Task to carry out: When the data below is printed, every line must match exactly and the images must be absent.

Itemized modification records
------------

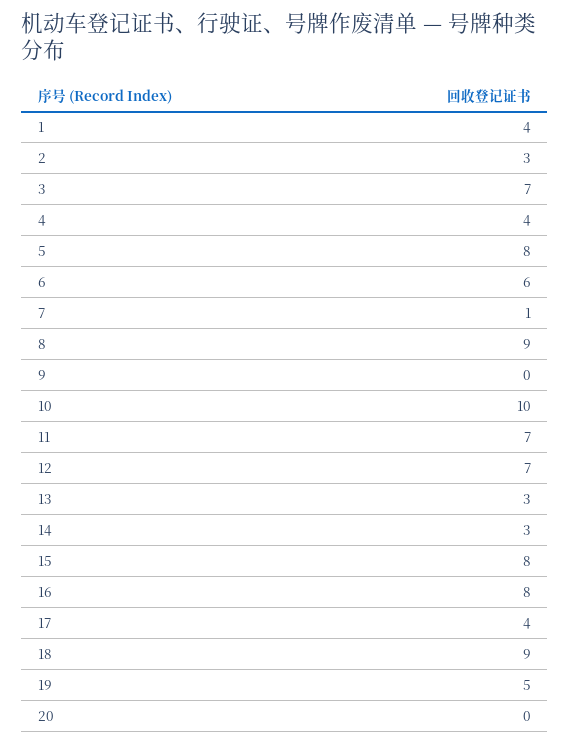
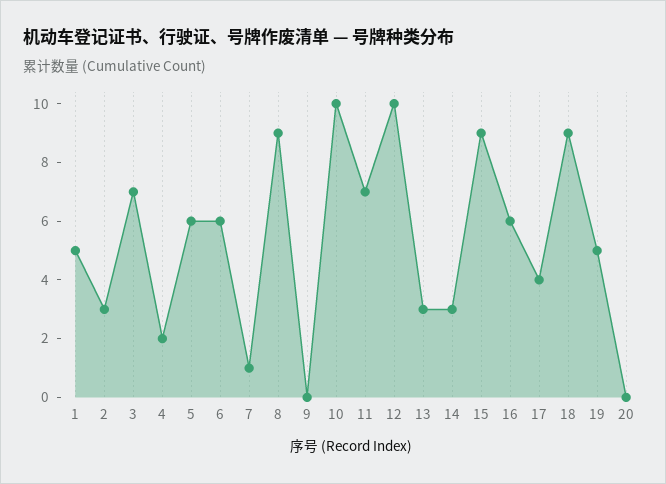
  {
-   "1": 4,
+   "1": 5,
    "2": 3,
    "3": 7,
-   "4": 4,
+   "4": 2,
-   "5": 8,
+   "5": 6,
    "6": 6,
    "7": 1,
    "8": 9,
    "9": 0,
    "10": 10,
    "11": 7,
-   "12": 7,
+   "12": 10,
    "13": 3,
    "14": 3,
-   "15": 8,
+   "15": 9,
-   "16": 8,
+   "16": 6,
    "17": 4,
    "18": 9,
    "19": 5,
    "20": 0
  }

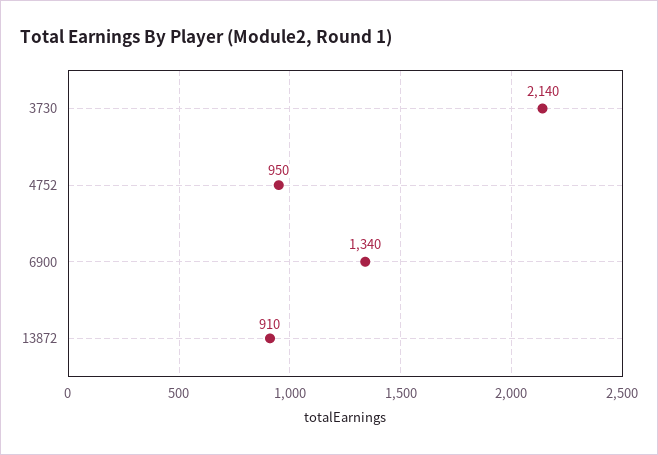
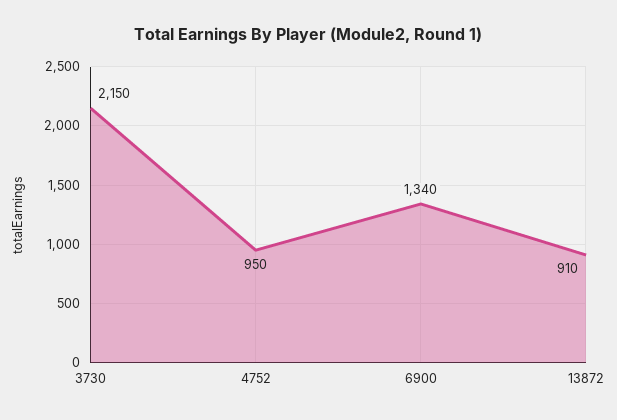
  {
-   "3730": 2140,
+   "3730": 2150,
    "4752": 950,
    "6900": 1340,
    "13872": 910
  }

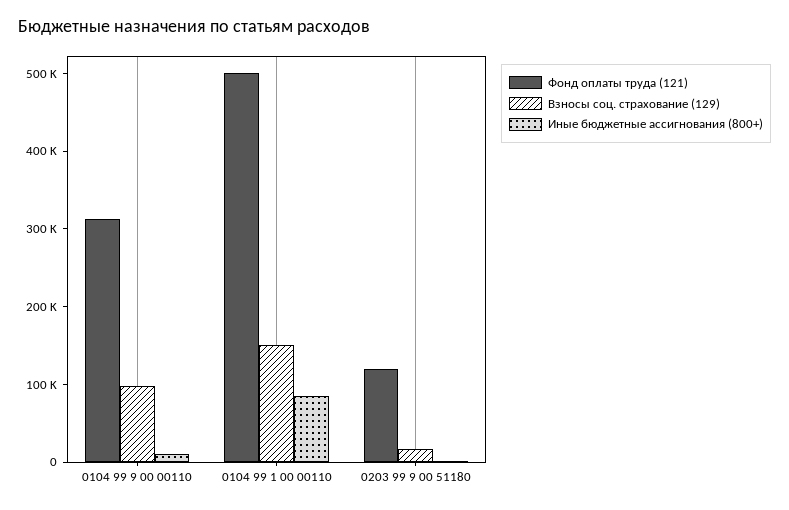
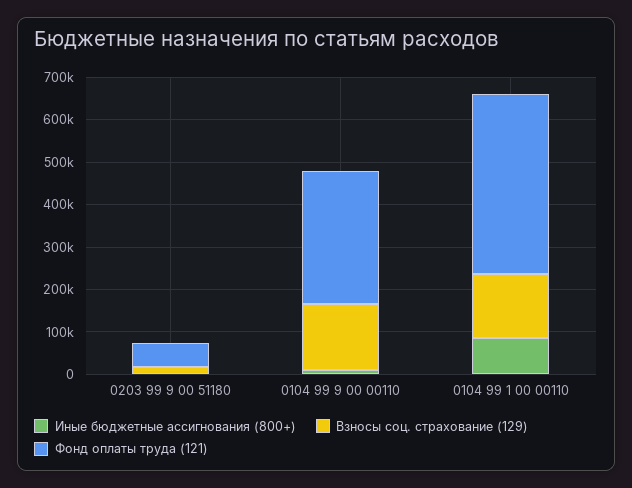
  {
    "Фонд оплаты труда (121)": {
      "0104 99 9 00 00110": 320000,
-     "0104 99 1 00 00110": 500000,
+     "0104 99 1 00 00110": 420000,
-     "0203 99 9 00 51180": 120000
+     "0203 99 9 00 51180": 60000
    },
    "Взносы соц. страхование (129)": {
-     "0104 99 9 00 00110": 100000,
+     "0104 99 9 00 00110": 160000,
      "0104 99 1 00 00110": 160000,
      "0203 99 9 00 51180": 20000
    },
    "Иные бюджетные ассигнования (800+)": {
      "0104 99 9 00 00110": 20000,
      "0104 99 1 00 00110": 80000,
      "0203 99 9 00 51180": 0
    }
  }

------------

Output for this exercise:
  {
-   "1": 4,
+   "1": 5,
    "2": 3,
    "3": 7,
-   "4": 4,
+   "4": 2,
-   "5": 8,
+   "5": 6,
    "6": 6,
    "7": 1,
    "8": 9,
    "9": 0,
    "10": 10,
    "11": 7,
-   "12": 7,
+   "12": 10,
    "13": 3,
    "14": 3,
-   "15": 8,
+   "15": 9,
-   "16": 8,
+   "16": 6,
    "17": 4,
    "18": 9,
    "19": 5,
    "20": 0
  }

  {
-   "3730": 2140,
+   "3730": 2150,
    "4752": 950,
    "6900": 1340,
    "13872": 910
  }

  {
    "Фонд оплаты труда (121)": {
      "0104 99 9 00 00110": 320000,
-     "0104 99 1 00 00110": 500000,
+     "0104 99 1 00 00110": 420000,
-     "0203 99 9 00 51180": 120000
+     "0203 99 9 00 51180": 60000
    },
    "Взносы соц. страхование (129)": {
-     "0104 99 9 00 00110": 100000,
+     "0104 99 9 00 00110": 160000,
      "0104 99 1 00 00110": 160000,
      "0203 99 9 00 51180": 20000
    },
    "Иные бюджетные ассигнования (800+)": {
      "0104 99 9 00 00110": 20000,
      "0104 99 1 00 00110": 80000,
      "0203 99 9 00 51180": 0
    }
  }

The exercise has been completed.